In another major incident, Israeli forces carried out multiple airstrikes on two newspaper offices in Yemen, killing 31 journalists and media workers — CPJ described this as the second-deadliest attack on the press it has ever documented. Israel said it struck military targets.
A separate strike on Nasser Hospital in Gaza in August killed five journalists among at least 20 people in what investigators described as a “double-tap” attack. Those killed included Palestinian freelance photojournalist Mariam Abu Dagga, who contributed to the Associated Press, and Reuters contractor Hussam Al-Masri. A Reuters investigation later reported that the apparent target was a camera set up to provide a live news feed.
CPJ said the surge in journalist killings reflects a broader global decline in press freedom and a “persistent culture of impunity”.
Very few transparent investigations were conducted into targeted killings in 2025, and no one has been held accountable in any of the cases documented last year. Globally, around 80 per cent of journalist killings remain unsolved.
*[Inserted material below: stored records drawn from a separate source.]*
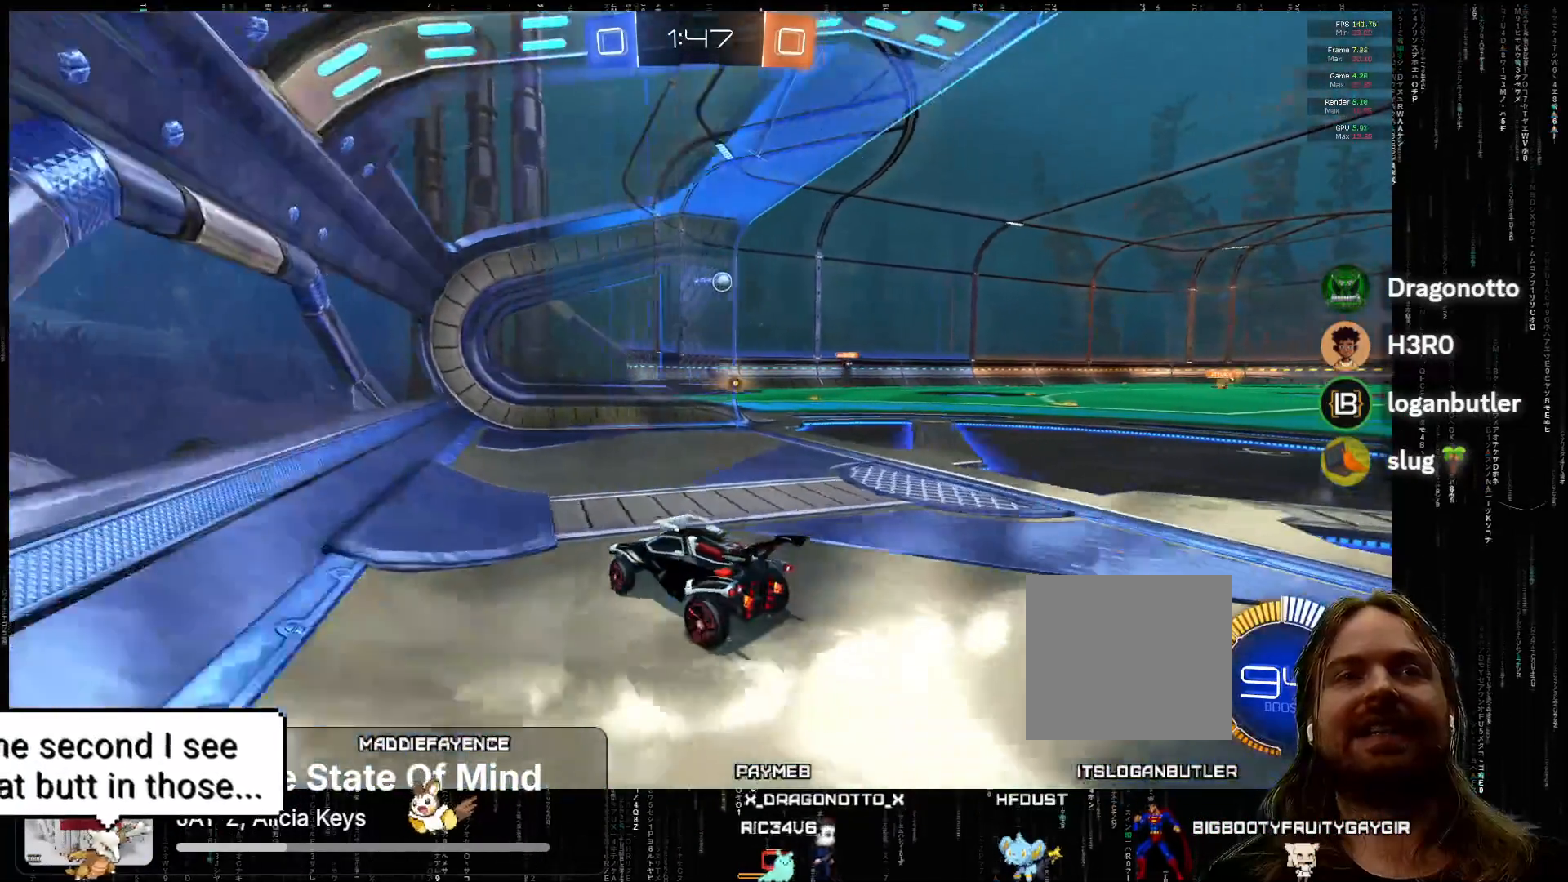
{"buttons": [], "left_stick": "right", "events": [[233, "R2", "up"]]}
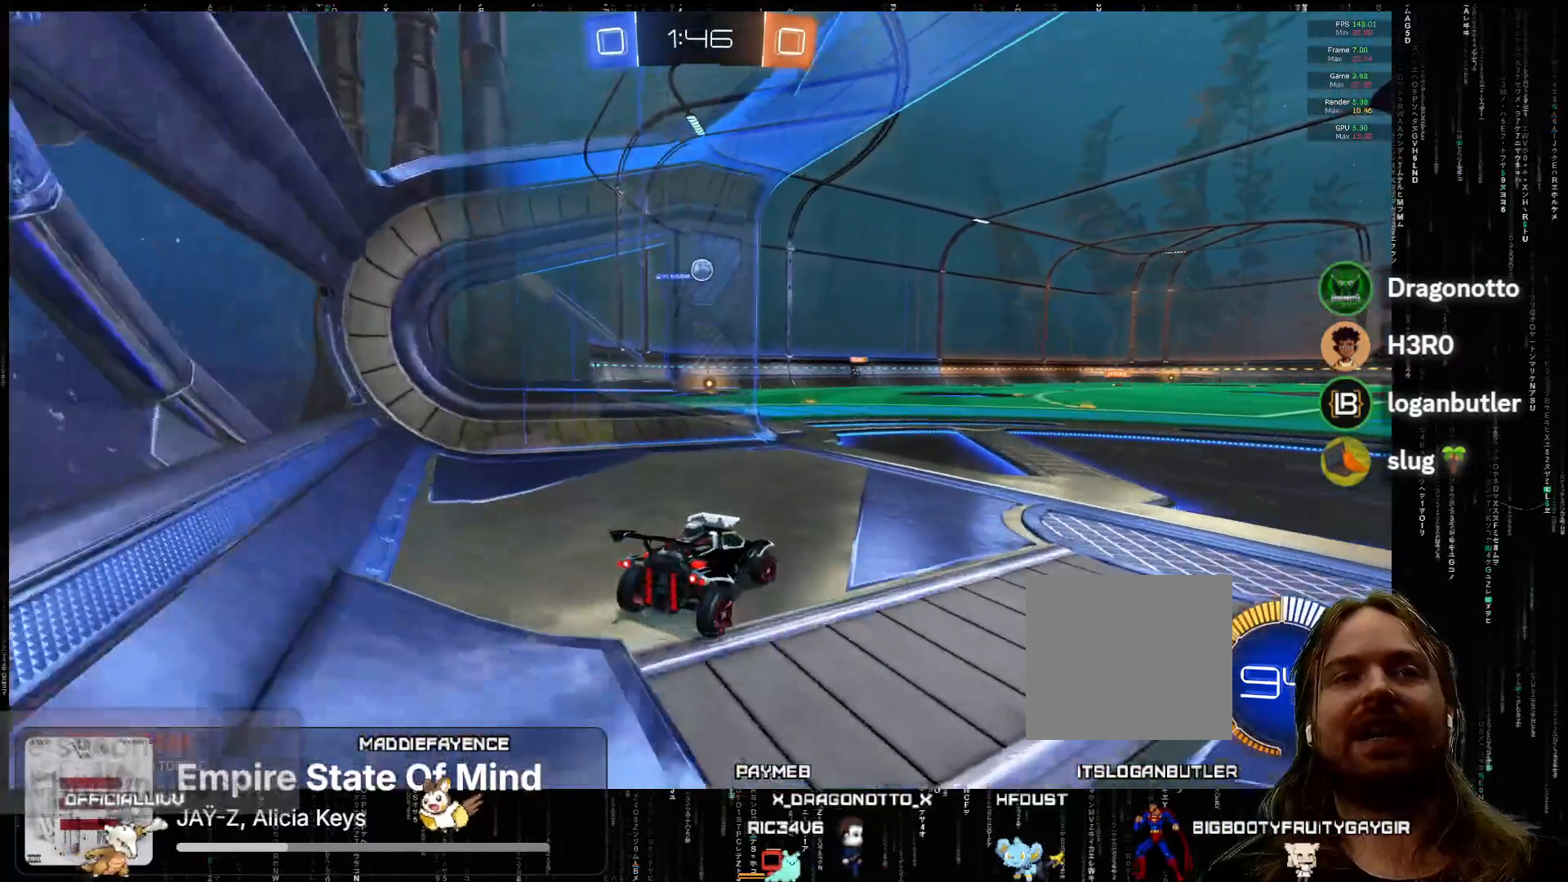
{"buttons": ["R2"], "left_stick": "center", "events": [[33, "left_stick", "center"], [117, "left_stick", "left"], [333, "left_stick", "center"], [350, "R2", "down"]]}
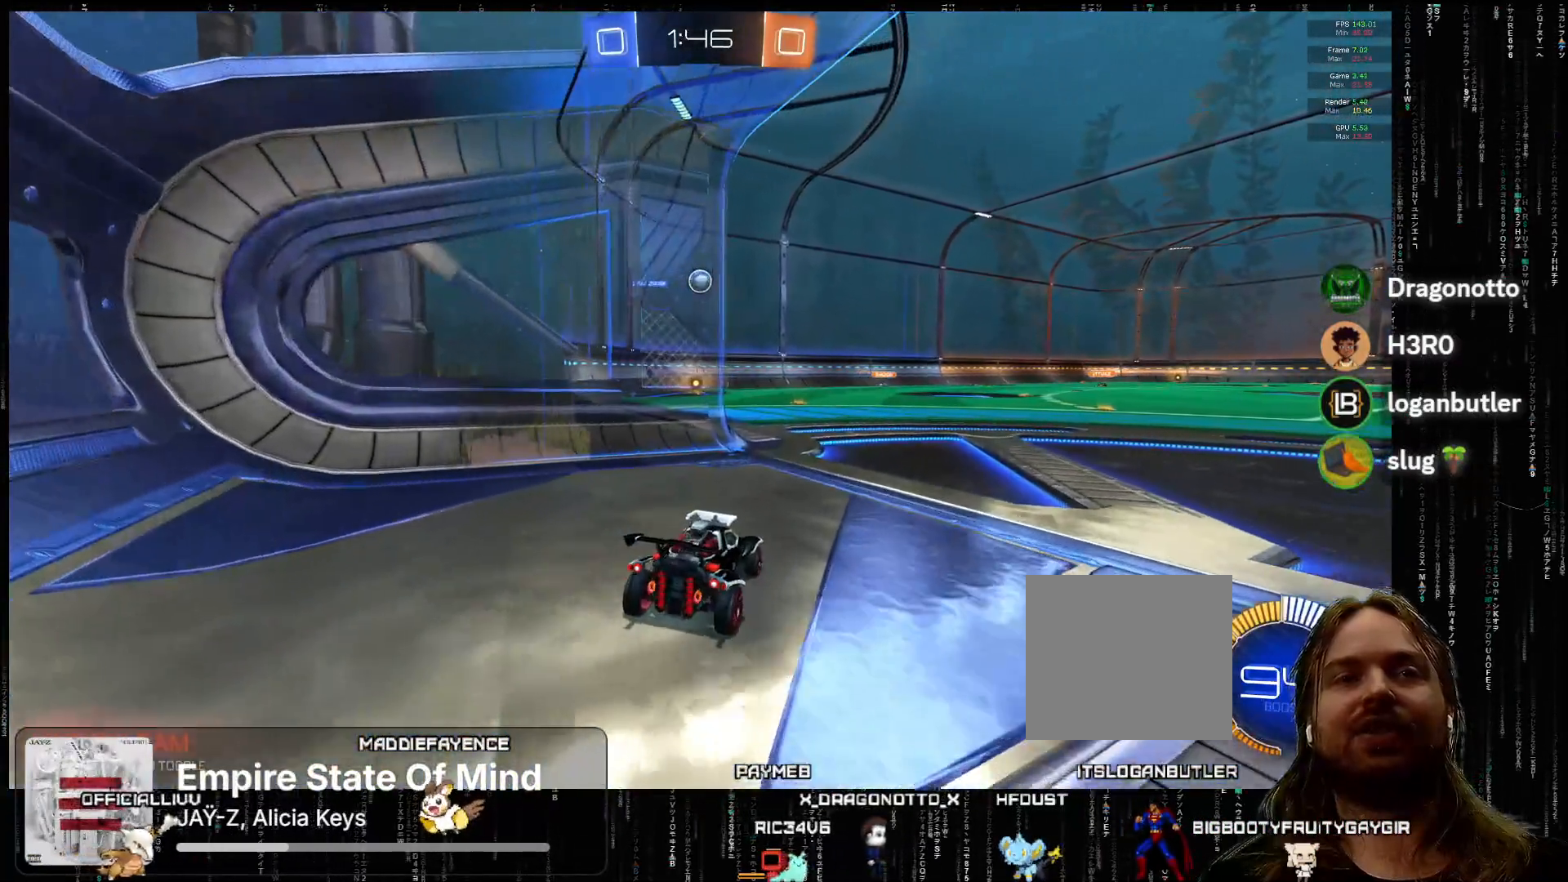
{"buttons": ["L2"], "left_stick": "left", "events": [[117, "R2", "up"], [250, "left_stick", "left"], [300, "L2", "down"]]}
To date, CPJ said it has found no evidence that anyone has been held accountable for any targeted killing of a journalist by Israeli forces since October 7, 2023, or in the preceding 22 years.
“Journalists are being killed in record numbers at a time when access to information is more important than ever,” said CPJ Chief Executive Jodie Ginsberg. “Attacks on the media are a leading indicator of attacks on other freedoms, and much more needs to be done to prevent these killings and punish the perpetrators.”
Outside Gaza and Yemen, journalist killings also rose in Sudan, where civil war between the Sudanese Armed Forces and the Rapid Support Forces has intensified. Nine journalists were killed there, including Sudan News Agency Director, Taj al-Sir Ahmed Suleiman, who was reportedly executed by the RSF.
In Ukraine, four journalists were killed in Russian drone strikes, the highest annual toll for media workers in the country since 2022.
Journalists were also killed in countries including Mexico, India, Bangladesh, Colombia and the Philippines, often in connection with reporting on corruption and organised crime.
But despite the global spread of violence, CPJ concluded that one government stood apart in 2025. Within what it described as a “new normal of war,” Israel’s record — in scale, frequency, and the proportion of targeted killings — was “unparalleled” in the organisation’s more than 30 years of documentation.